Presiden Prabowo Subianto memberikan amanat dalam Upacara Prasetya Perwira TNI-Polri Tahun 2026 di Istana Merdeka, Jakarta.
Presiden Prabowo Subianto memberikan amanat dalam Upacara Prasetya Perwira TNI-Polri Tahun 2026 di Istana Merdeka, Jakarta.
Ringkasan: Presiden Prabowo mengingatkan ancaman modern seperti infiltrasi budaya dan perang siber saat melantik 1.177 perwira remaja TNI-Polri 2026.

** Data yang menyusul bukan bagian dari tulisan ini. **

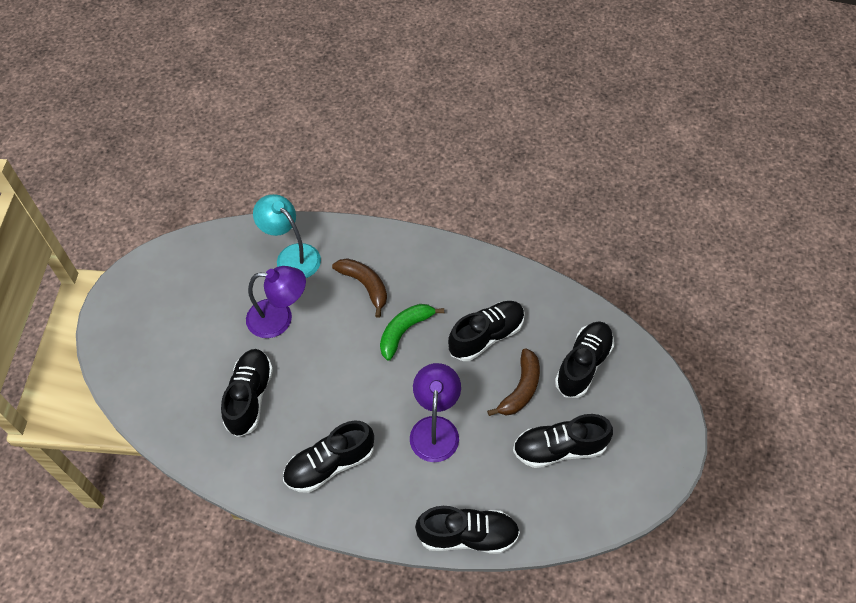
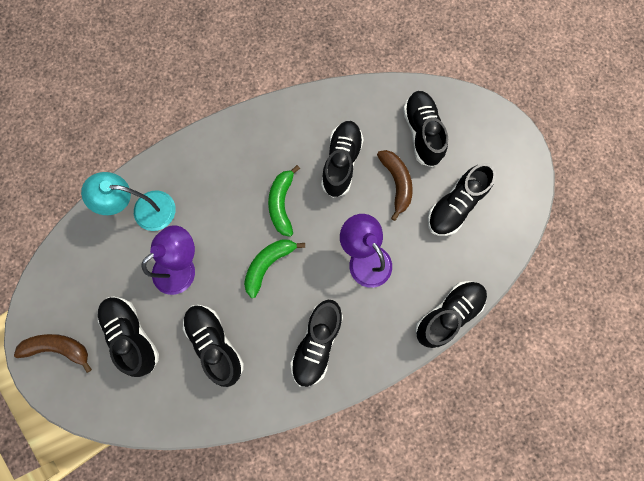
camera: 40 degrees left, 20 degrees up
(195, 340) = (133, 334): none -> black shoe
(349, 370) = (268, 264): none -> green banana
(365, 286) = (222, 191): brown banana -> brown banana (59, 348)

Presiden Prabowo Subianto menegaskan bahwa ancaman terhadap kedaulatan negara saat ini semakin beragam dan tidak lagi terbatas pada serangan militer konvensional. Prabowo mengingatkan adanya bahaya perang siber, kejahatan lintas negara, hingga infiltrasi budaya yang bertujuan melemahkan bangsa Indonesia.

Soroti Perubahan Dunia dan Perang Informasi

Baca Juga

Pesan tersebut disampaikan Presiden Prabowo dalam amanat Upacara Prasetya Perwira (Praspa) TNI dan Polri Tahun 2026 yang berlangsung di Istana Kepresidenan, Jakarta, Rabu (22/7/2026). Menurutnya, persaingan global kini berlangsung sangat ketat di tengah dinamika dunia yang cepat berubah.

"Dunia sedang berubah dengan sangat cepat, persaingan antara negara semakin ketat, ancaman tidak lagi hanya datang dari senjata, ancaman datang dari perang siber, perang informasi, narkotika, penyelundupan, kejahatan lintas negara, dan upaya melemahkan bangsa melalui infiltrasi budaya," ujar Prabowo.

Dorong Kemandirian dan Penguasaan Teknologi

Menghadapi tantangan global tersebut, Prabowo menekankan pentingnya kemandirian bangsa di pelbagai sektor vital. Indonesia dinilai harus berdikari dalam bidang pangan, energi, teknologi, industri pertahanan, serta ilmu pengetahuan.

Mantan Menteri Pertahanan ini secara khusus meminta para perwira muda untuk beradaptasi dengan perkembangan zaman. "Kuasai ilmu pengetahuan dan teknologi, kuasai kecerdasan buatan, sistem siber, teknologi nirawak, dan bahasa asing. Perwira masa depan harus unggul dalam karakter disiplin kepemimpinan dan penguasaan sains dan teknologi," tuturnya.

Pesan Tegas untuk 1.177 Perwira Remaja Baru

Dalam kesempatan tersebut, Prabowo juga mengingatkan seluruh prajurit dan anggota kepolisian untuk senantiasa mengayomi masyarakat. Ia meminta agar jabatan tidak disalahgunakan dan perwira TNI-Polri selalu hadir membantu kesulitan rakyat.

"Kita adalah tentara dan polisi rakyat. Kesulitan rakyat akan menjadi kesulitan Saudara," seru Prabowo di hadapan para lulusan akademi TNI dan Polri.

Pelantikan Lulusan Terbaik Adhi Makayasa 2026

Adapun total perwira remaja yang dilantik dalam upacara ini berjumlah 1.177 orang. Rinciannya terdiri atas 512 lulusan Akademi Militer (Akmil), 229 lulusan Akademi Angkatan Laut (AAL), 154 lulusan Akademi Angkatan Udara (AAU), serta 282 lulusan Akademi Kepolisian (Akpol).

Presiden Prabowo turut menyematkan pangkat penghargaan Adhi Makayasa kepada empat perwira lulusan terbaik tahun 2026. Keempat perwira tersebut yakni Calvin Tidar Sakti (Akmil), M Rizqi Wira Utama (AAL), Yehezkiel Bonaventura (AAU), dan Harindra Arsandho (Akpol).